Il coworking Laby, un progetto pensato per il welfare e le pari opportunità

Diversity |  12 Maggio 2013

Mi viene da piangere

Mi viene da piangere eppure ho appena avuto un figlio. Lui sì, piange, e ne ha tutti i diritti. Ma io? Che diritto ho di piangere, dopo aver avuto un figlio? Quando vedi tutte le pubblicità in TV piene di donne che tengono i bambini in braccio, mica piangono. Sono felici, estatiche. Quando vedi Brooke Logan che fa figli con tutto il cast di Beautiful, mica piange. Qualche volta si vedono le mamme piangere, ma è solo per emozione, dopo che i loro figli hanno fatto qualcosa di prodigioso. Tipo vincere alle olimpiadi. Ma se tuo figlio non ha vinto alle olimpiadi, che piangi a fare?

Eppure le donne piangono quando non riescono ad avere figli e piangono quando ci riescono

Gli ormoni, dicono. Fino a un certo punto, dico io. La maternità è circondata da un alone di leggenda che si abbatte con mille pressioni sulle donne, sia che abbiano figli sia che non ne abbiano. La nostra società, la nostra cultura, vogliono che le donne abbiano figli, ma poi non se ne occupano. Una madre rientra a casa dopo il parto, piena di tutine, vestitini, peluche e scarpine numero 18, si siede sul divano e si chiede dove siano finite la società e la cultura, perché in cucina non le ha trovate, in bagno nemmeno e non sono neppure nel suo vecchio ufficio, o in qualsiasi luogo debba frequentare una neo mamma. Prova a fare un tentativo: esce a fare una passeggiata con il bambino, si siede a un tavolino di un bar e inizia ad allattare. Ma nemmeno lì trova quella società e quella cultura che tanto volevano che lei diventasse madre. Anzi, trova una società e una cultura che la guardano con disappunto perché allatta in un luogo pubblico. Perché la maternità va bene solo se stai chiusa a casa. Per il resto, non è un paese per mamme.

E i papà?

Non è nemmeno un paese per papà comunque, che forse sono messi anche peggio. In Italia infatti, se il concetto di maternità, nel bene e nel male, è ben radicato, quello di paternità non esiste, tanto è vero che l’uomo che si prende cura di suo figlio viene addirittura chiamato “mammo”, ma non padre. Molti papà di oggi vorrebbero crescere i propri figli, godersi le proprie emozioni, prendersi i loro tempi. Ma ancora una volta società e cultura remano contro e li richiamano a produrre una ricchezza di cui loro probabilmente nemmeno godranno.
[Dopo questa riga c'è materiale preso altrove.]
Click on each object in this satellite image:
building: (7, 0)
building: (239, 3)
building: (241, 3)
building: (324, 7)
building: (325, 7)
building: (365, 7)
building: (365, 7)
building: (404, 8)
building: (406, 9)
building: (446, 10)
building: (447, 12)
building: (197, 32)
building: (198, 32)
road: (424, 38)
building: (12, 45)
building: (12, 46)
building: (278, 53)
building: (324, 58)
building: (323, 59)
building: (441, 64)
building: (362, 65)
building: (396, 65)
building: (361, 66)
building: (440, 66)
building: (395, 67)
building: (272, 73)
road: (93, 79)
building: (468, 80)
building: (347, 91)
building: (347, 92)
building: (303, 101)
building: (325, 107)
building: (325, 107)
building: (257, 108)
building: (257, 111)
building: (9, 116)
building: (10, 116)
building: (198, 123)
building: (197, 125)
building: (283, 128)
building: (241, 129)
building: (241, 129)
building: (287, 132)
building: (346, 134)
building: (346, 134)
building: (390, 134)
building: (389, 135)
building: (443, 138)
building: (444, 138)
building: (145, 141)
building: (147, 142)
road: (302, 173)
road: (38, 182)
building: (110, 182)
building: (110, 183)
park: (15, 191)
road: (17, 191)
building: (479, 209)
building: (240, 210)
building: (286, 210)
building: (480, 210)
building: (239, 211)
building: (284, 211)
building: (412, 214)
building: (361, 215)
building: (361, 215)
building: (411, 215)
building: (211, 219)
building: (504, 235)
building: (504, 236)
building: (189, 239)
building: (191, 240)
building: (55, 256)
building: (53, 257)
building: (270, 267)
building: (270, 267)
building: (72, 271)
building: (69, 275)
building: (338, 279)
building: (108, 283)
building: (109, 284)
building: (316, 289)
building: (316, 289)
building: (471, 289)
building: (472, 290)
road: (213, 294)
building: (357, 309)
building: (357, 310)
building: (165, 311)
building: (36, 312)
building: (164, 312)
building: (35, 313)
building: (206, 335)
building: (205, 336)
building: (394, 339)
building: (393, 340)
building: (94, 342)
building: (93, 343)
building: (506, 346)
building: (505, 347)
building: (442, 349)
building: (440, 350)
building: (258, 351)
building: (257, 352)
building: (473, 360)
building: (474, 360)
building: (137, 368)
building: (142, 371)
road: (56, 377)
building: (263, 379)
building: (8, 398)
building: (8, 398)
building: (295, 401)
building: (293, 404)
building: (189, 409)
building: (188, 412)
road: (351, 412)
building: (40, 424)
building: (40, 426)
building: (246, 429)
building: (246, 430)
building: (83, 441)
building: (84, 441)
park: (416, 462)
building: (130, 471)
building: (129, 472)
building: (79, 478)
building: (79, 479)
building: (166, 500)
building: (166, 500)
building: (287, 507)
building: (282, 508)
Alla ricerca della qualità di vita

Oggi viviamo una vita a compartimenti stagni che non comunicano tra di loro. Le donne sono sole con la loro maternità e non hanno possibilità di aggiornarsi professionalmente né confrontarsi con altre donne. Gli uomini sono esclusi da qualsiasi esperienza che non riguardi il lavoro, in primis quella familiare. E, ciliegina sulla torta, la crisi economica esaspera gli animi e mina ancora di più la qualità di vita. Il sistema economico e sociale in cui viviamo non è più sostenibile.

Un coworking che pensa alle persone

Da queste riflessioni, assieme a Stefania Boleso e Silvia Mazzolin, ho contribuito alla nascita di LABY. Uno spazio pensato per offrire alle donne e agli uomini un nuovo modo di vivere e di lavorare. Uno spazio dove interessi personali, vita familiare e lavoro non sono più così inconciliabili tra loro. LABY è coworking, per condividere professionalità, idee e progetti con altre persone, è cokids per sollevare mamme, papà e perché no, anche nonni, dai problemi organizzativi legati alla gestione dei bambini, è benessere per dare alle persone la possibilità di prendersi cura del proprio corpo e del proprio spirito.

In poche parole, LABY è quel posto dove si smette di piangere e si inizia a sorridere, ed è in via Cicerone 4, a Trieste.